__What to do__:
Search the entries for the word "water" and return every line where it is found.

[Data under study — start]

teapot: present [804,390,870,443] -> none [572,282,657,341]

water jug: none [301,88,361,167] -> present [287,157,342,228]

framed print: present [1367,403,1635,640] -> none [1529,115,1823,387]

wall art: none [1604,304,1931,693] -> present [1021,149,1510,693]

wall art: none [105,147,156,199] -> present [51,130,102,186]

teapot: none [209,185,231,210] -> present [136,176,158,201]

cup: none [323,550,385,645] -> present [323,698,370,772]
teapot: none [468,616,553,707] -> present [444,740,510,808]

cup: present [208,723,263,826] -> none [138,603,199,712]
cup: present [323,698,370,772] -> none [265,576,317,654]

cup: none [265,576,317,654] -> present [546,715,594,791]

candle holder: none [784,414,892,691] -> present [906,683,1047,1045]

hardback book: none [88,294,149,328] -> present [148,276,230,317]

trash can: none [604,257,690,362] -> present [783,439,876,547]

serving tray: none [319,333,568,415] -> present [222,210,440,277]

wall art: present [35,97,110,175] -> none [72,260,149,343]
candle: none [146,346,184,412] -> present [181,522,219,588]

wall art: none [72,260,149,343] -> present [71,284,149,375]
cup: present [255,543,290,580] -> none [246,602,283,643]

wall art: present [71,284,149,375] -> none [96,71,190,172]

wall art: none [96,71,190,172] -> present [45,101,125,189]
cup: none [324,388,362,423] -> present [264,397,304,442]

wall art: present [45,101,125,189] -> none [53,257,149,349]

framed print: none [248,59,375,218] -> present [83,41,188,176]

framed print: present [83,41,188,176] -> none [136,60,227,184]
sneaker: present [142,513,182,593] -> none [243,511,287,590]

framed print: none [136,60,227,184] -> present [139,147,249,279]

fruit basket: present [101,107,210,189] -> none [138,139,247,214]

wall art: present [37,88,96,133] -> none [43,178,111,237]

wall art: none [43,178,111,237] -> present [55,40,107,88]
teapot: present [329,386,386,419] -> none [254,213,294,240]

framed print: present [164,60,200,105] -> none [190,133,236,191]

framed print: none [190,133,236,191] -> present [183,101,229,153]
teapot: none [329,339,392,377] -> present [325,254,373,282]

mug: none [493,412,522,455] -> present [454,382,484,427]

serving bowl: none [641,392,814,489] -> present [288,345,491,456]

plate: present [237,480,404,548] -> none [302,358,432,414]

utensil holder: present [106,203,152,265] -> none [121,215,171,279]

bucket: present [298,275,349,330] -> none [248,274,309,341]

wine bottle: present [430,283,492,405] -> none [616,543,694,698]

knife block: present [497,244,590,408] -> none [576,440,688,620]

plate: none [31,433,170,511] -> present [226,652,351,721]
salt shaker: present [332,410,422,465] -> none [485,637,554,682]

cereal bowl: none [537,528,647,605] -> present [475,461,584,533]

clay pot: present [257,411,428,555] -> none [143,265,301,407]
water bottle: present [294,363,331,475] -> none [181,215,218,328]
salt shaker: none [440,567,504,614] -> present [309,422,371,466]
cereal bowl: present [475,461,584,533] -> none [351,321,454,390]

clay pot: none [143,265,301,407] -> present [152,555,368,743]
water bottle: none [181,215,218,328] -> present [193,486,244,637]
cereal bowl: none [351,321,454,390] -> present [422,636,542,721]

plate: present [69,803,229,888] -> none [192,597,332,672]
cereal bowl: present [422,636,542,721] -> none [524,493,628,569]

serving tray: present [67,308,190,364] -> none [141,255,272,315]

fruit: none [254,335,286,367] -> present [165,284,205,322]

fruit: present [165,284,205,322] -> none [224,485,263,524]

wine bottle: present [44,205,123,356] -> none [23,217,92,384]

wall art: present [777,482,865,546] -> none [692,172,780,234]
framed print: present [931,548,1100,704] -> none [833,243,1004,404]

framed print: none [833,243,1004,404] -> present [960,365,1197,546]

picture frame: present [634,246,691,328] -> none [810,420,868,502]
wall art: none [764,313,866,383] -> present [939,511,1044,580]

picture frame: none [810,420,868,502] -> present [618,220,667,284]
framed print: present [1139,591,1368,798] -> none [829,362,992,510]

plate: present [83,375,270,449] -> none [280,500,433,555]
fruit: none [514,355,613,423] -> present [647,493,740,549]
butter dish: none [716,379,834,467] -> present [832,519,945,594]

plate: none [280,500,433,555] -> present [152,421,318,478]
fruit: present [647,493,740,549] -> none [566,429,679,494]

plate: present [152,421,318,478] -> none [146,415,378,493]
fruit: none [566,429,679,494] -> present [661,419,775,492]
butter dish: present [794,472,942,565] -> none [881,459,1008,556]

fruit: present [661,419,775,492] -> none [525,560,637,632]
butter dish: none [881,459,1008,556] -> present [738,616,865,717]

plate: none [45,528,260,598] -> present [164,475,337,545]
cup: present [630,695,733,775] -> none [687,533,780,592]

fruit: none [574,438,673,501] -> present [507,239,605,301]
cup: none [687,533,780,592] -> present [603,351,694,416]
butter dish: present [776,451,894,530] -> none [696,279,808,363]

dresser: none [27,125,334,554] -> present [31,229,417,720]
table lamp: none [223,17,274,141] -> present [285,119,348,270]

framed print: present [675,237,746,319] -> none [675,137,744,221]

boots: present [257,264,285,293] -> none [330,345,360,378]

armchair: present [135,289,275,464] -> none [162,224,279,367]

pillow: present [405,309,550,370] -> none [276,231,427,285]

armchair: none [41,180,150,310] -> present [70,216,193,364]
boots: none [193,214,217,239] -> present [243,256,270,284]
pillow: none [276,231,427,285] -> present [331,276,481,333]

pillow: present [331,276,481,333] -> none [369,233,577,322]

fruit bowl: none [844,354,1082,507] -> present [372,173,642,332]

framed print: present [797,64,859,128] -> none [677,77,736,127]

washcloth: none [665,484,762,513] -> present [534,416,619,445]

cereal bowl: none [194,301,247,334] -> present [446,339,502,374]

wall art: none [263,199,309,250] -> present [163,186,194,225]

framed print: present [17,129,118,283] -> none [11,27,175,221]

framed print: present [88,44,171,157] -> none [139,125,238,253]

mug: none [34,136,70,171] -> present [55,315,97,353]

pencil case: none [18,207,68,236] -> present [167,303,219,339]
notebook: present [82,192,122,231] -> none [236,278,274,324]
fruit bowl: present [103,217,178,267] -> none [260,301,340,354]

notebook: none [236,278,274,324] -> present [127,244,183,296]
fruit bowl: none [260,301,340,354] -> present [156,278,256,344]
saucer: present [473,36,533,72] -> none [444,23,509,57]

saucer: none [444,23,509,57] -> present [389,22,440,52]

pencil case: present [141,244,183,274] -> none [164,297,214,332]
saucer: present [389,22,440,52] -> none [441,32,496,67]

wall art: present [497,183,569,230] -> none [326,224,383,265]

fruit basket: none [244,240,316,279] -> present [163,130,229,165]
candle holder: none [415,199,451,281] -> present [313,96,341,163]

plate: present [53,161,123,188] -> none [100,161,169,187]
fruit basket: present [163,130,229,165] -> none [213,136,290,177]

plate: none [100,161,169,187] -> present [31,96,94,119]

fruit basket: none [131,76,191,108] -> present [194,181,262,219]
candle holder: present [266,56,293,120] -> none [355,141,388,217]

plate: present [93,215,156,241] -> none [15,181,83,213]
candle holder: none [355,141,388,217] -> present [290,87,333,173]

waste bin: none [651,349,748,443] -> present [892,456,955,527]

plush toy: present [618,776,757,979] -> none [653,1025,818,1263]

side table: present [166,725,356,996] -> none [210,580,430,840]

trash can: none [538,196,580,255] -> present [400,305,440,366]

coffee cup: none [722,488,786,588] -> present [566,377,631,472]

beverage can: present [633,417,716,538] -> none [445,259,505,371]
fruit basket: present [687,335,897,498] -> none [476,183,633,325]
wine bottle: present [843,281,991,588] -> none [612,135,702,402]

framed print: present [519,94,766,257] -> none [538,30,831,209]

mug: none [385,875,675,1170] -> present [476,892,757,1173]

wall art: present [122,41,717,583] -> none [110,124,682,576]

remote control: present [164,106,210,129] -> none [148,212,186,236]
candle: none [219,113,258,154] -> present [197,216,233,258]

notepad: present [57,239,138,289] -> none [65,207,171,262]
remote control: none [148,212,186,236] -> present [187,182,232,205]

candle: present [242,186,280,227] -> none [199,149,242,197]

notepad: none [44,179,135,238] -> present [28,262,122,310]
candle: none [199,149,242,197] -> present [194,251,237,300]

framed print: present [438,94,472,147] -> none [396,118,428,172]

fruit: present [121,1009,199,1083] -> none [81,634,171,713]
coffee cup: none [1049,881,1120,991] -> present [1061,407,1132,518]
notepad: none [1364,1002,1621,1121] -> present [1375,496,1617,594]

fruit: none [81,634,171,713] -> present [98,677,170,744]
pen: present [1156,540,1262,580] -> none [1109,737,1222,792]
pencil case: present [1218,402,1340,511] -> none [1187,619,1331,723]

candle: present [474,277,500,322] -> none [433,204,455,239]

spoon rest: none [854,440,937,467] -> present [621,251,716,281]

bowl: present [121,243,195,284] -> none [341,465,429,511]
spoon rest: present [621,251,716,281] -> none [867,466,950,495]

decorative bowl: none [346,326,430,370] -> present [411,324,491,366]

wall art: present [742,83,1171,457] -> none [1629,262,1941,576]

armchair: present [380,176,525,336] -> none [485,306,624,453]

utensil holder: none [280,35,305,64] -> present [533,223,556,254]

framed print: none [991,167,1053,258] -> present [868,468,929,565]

[Data under study — finish]

__Solved exercise__:
water jug: none [301,88,361,167] -> present [287,157,342,228]
water bottle: present [294,363,331,475] -> none [181,215,218,328]
water bottle: none [181,215,218,328] -> present [193,486,244,637]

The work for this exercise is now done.